Meski demikian, belajar tidak boleh
serampangan. Imam Ibrahim bin Adham memberi saran:
أطلبوا
العلم للعمل فإن أكثر النّاس قد غلطوا حتي صار علمهم كالجبال وعملهم كالذر
“Carilah ilmu untuk beramal, kebanyakan
manusia telah keliru, sehingga menjadikan ilmunya setinggi gunung tapi amalnya
sekecil debu.” (Abdul Wahab al-Sya’rani, Thabaqat al-Kubra, Kairo: Maktabah
al-Tsaqah al-Diniyyah, 2005, hlm 129)
Dengan kata lain, mencari ilmu harus
bertujuan untuk menjadi pribadi yang lebih baik (beramal), bukan sekadar
memperluas cakrawala pengetahuan. Pengetahuan tanpa amal tak ubahnya rumah
megah tanpa orang, suwung. Amal harus dijadikan tujuan dalam menuntut ilmu.
Tanpa amal, ilmu akan kurang manfaatnya. Sedangkan, “khairun-nâs anfa’uhum
lin-nâs—sebaik-baik manusia adalah yang paling bermanfaat bagi manusia
lainnya.”
Apa yang dilakukan anjing dalam kisah di atas
patut kita pelajari, kemudian memanfaatkannya dalam kehidupan sehari-hari. Jika
Nabi Sulaiman saja berkenan mendengar penjelasan dari burung hud-hud (baca Q.S.

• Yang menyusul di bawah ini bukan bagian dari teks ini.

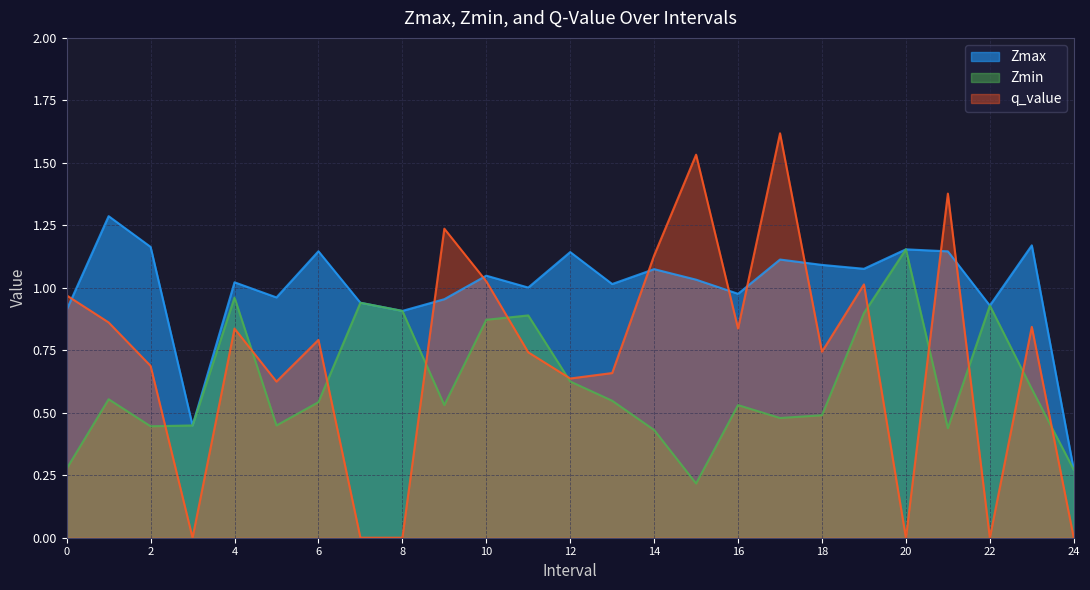

How many interior local valleys does the Zmax series have?

8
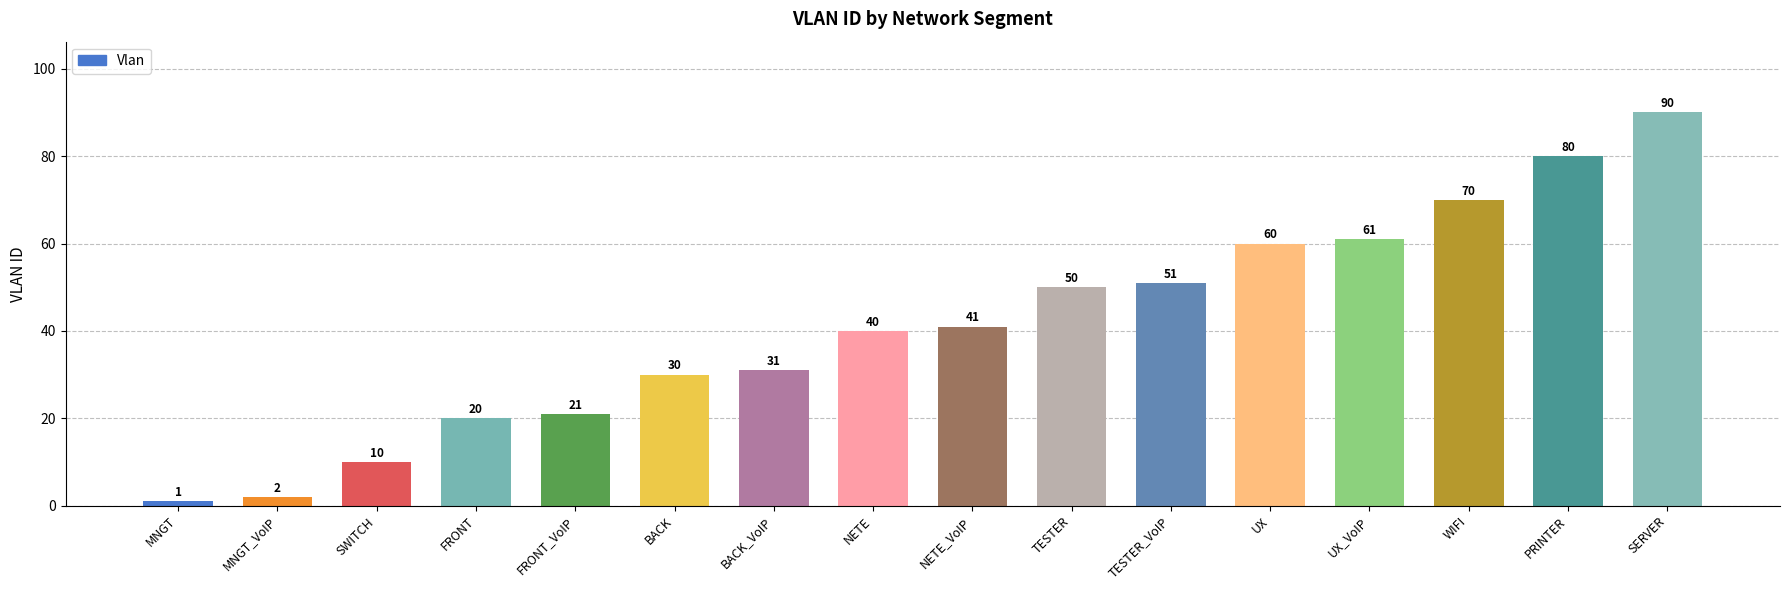

Which has a higher value, MNGT_VoIP or BACK?

BACK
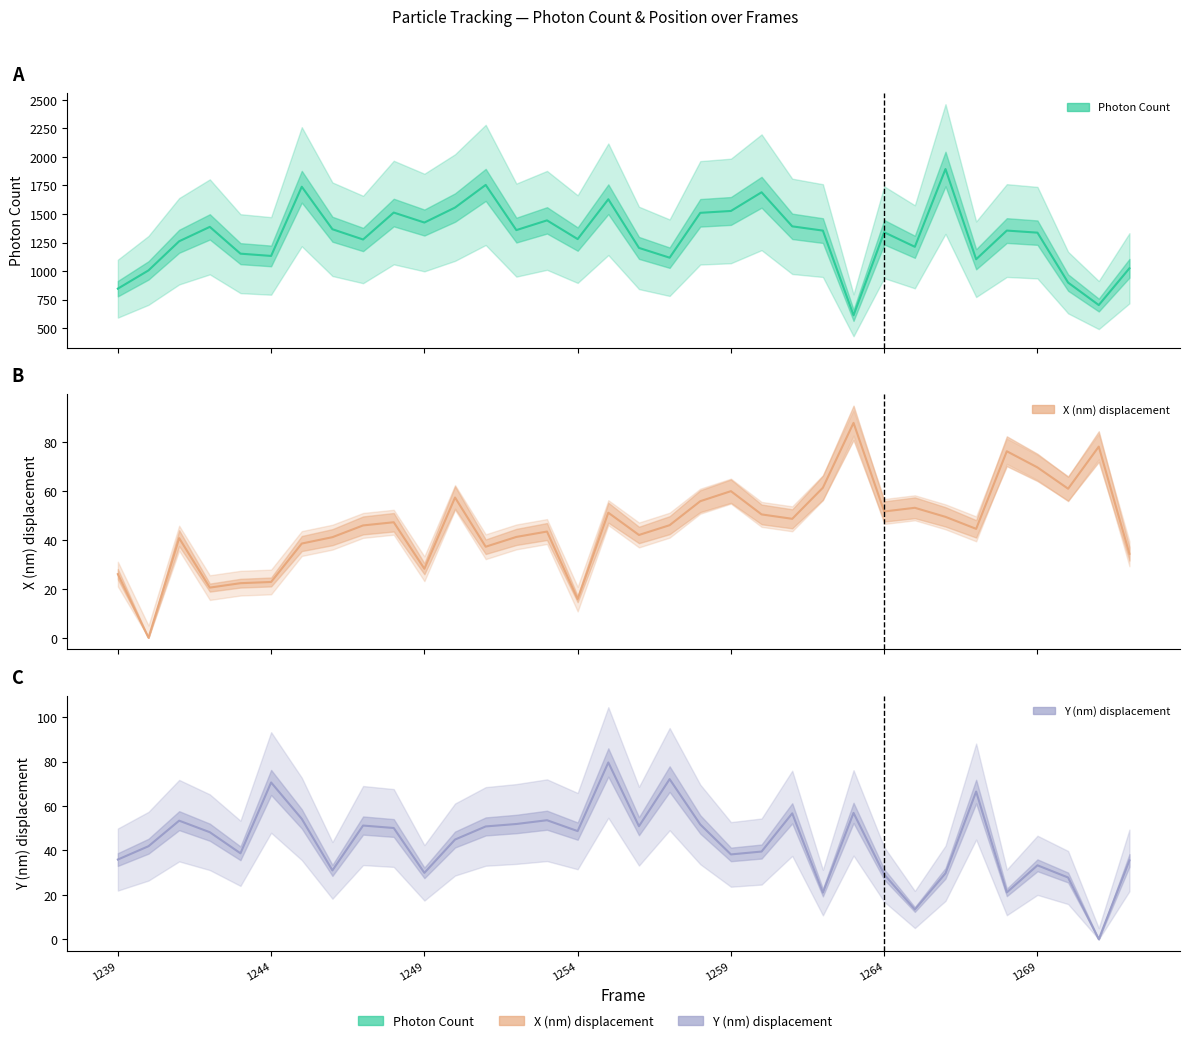

What is the sum of the Photon Count values at 1269 and 1239?

2183.1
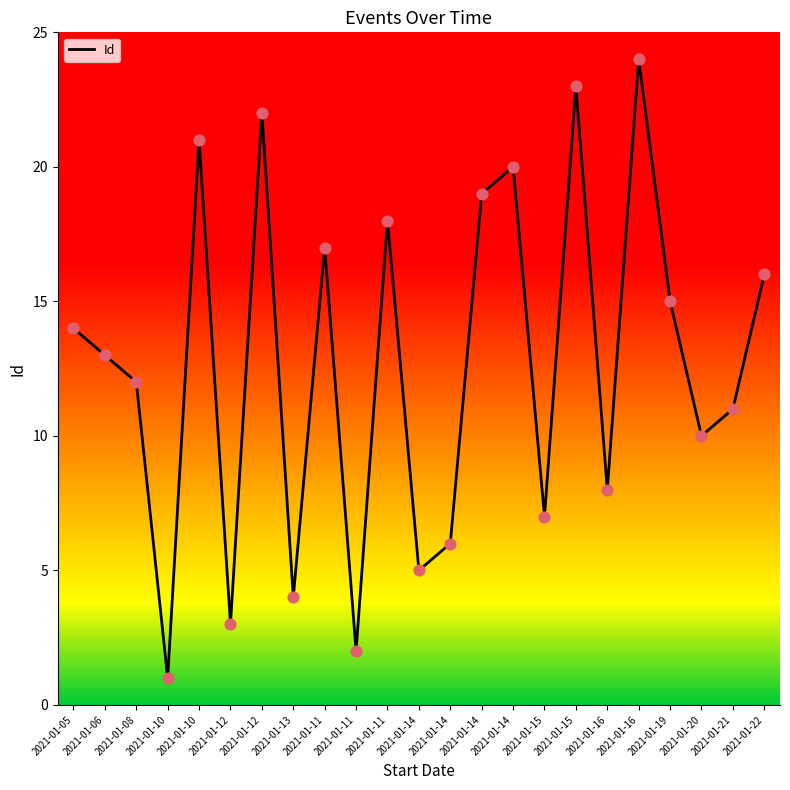

What is the ratio of the value at 2021-01-16 to the value at 2021-01-11?

4.0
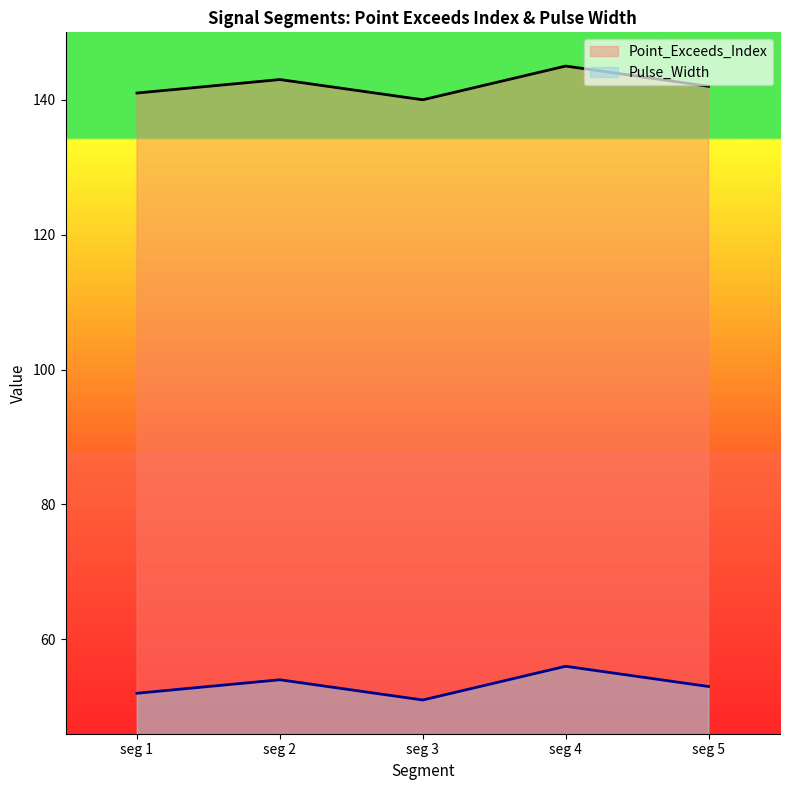

Which series has the largest total across all categories?

Point_Exceeds_Index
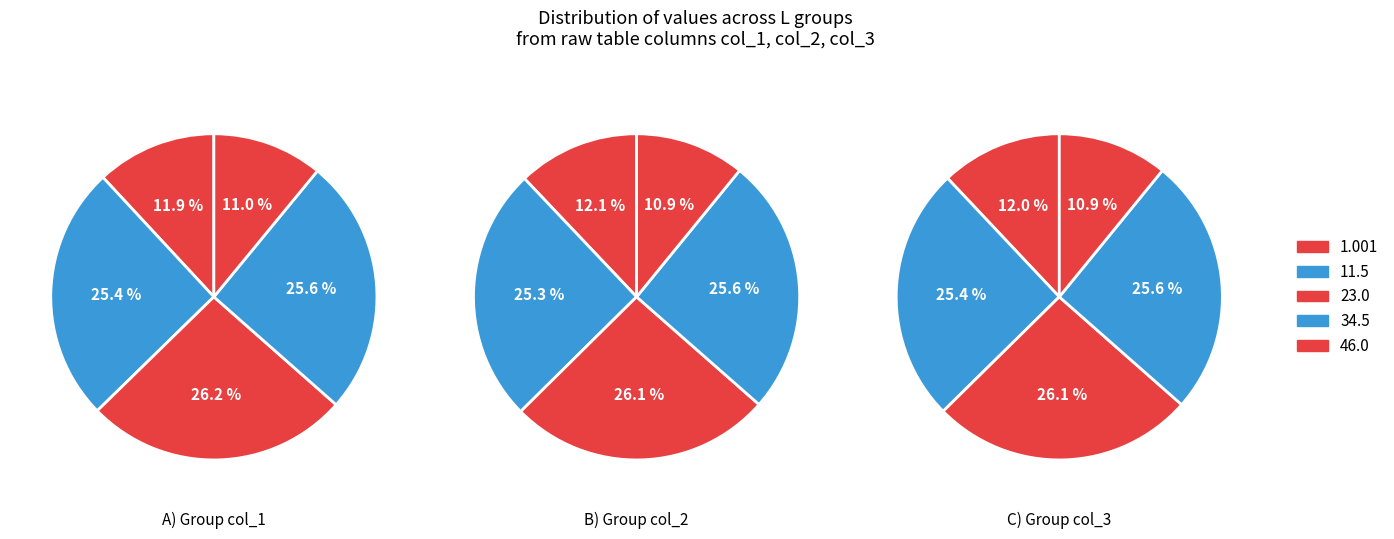

The 1.001 slice represents 12% of the pie. True or false?

True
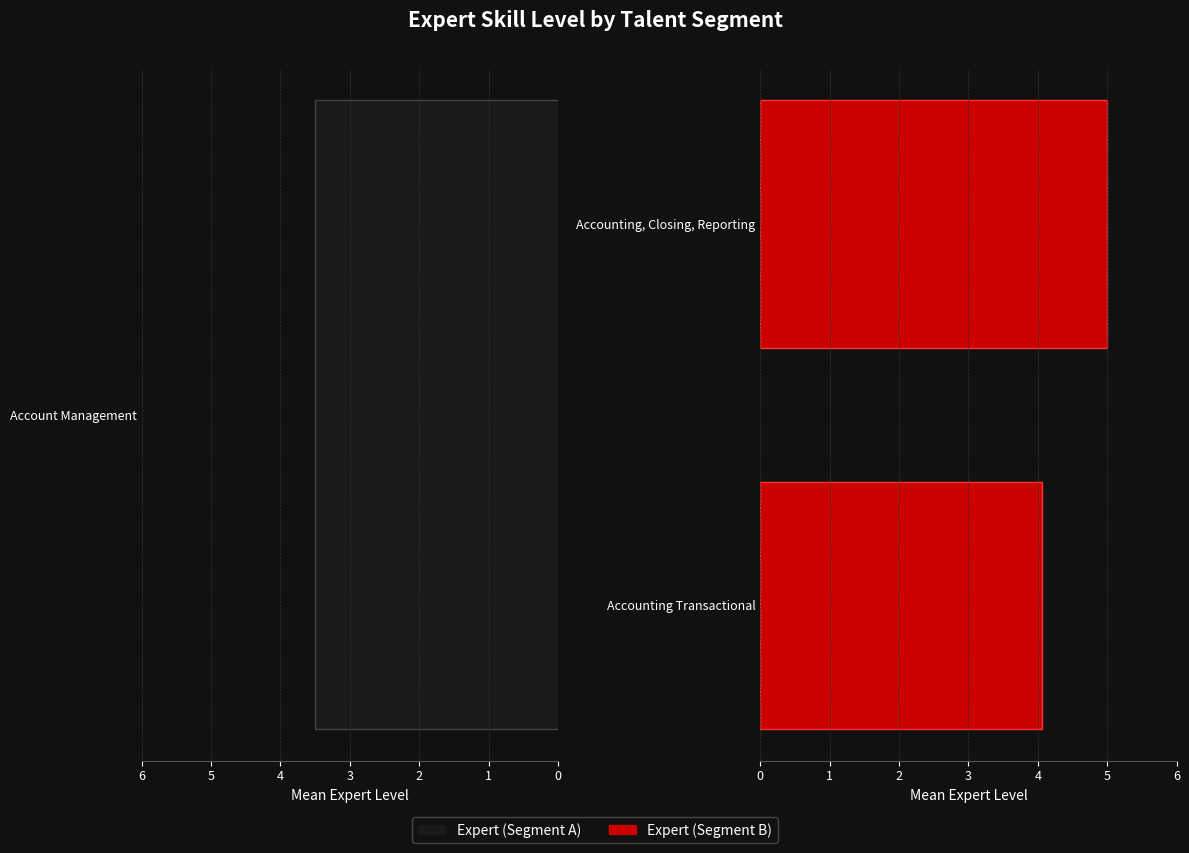

Approximately how many times larger is the value at Accounting, Closing, Reporting compared to Accounting Transactional?

1.2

an-Naml: 22), kenapa kita enggan mengambil pelajaran dari kemurahan hati seekor
anjing? Bukankah Kanjeng Rasul memerintahkan kita untuk bertafakkur atas semua
ciptaan Allah? Dan anjing adalah salah satu ciptaanNya. Lalu kenapa kita harus
membatasi diri? Rasulullah bersabda (H.R. Imam Abu Nu’aim):
تفكروا
في خلق الله، ولا تفكروا في الله
“Berpikirlah tentang makhluk Allah, jangan
berpikir tentang Allah (karena akal manusia tidak akan mampu).”
Hadits tersebut adalah pendorong bahwa kita
harus mengambil pelajaran dari semua makhluk Allah. Setiap ciptaan Allah adalah
buku yang harus dibaca, diambil manfaatnya, dan disebarkan kegunaannya.Sudahkah
kita melakukannya? Wallahu a’lam. []
Muhammad Afiq Zahara, alumnus Pondok
Pesantren al-Islah, Kaliketing, Doro, Pekalongan dan Pondok Pesantren
Darussa’adah, Bulus, Kritig, Petanahan, Kebumen.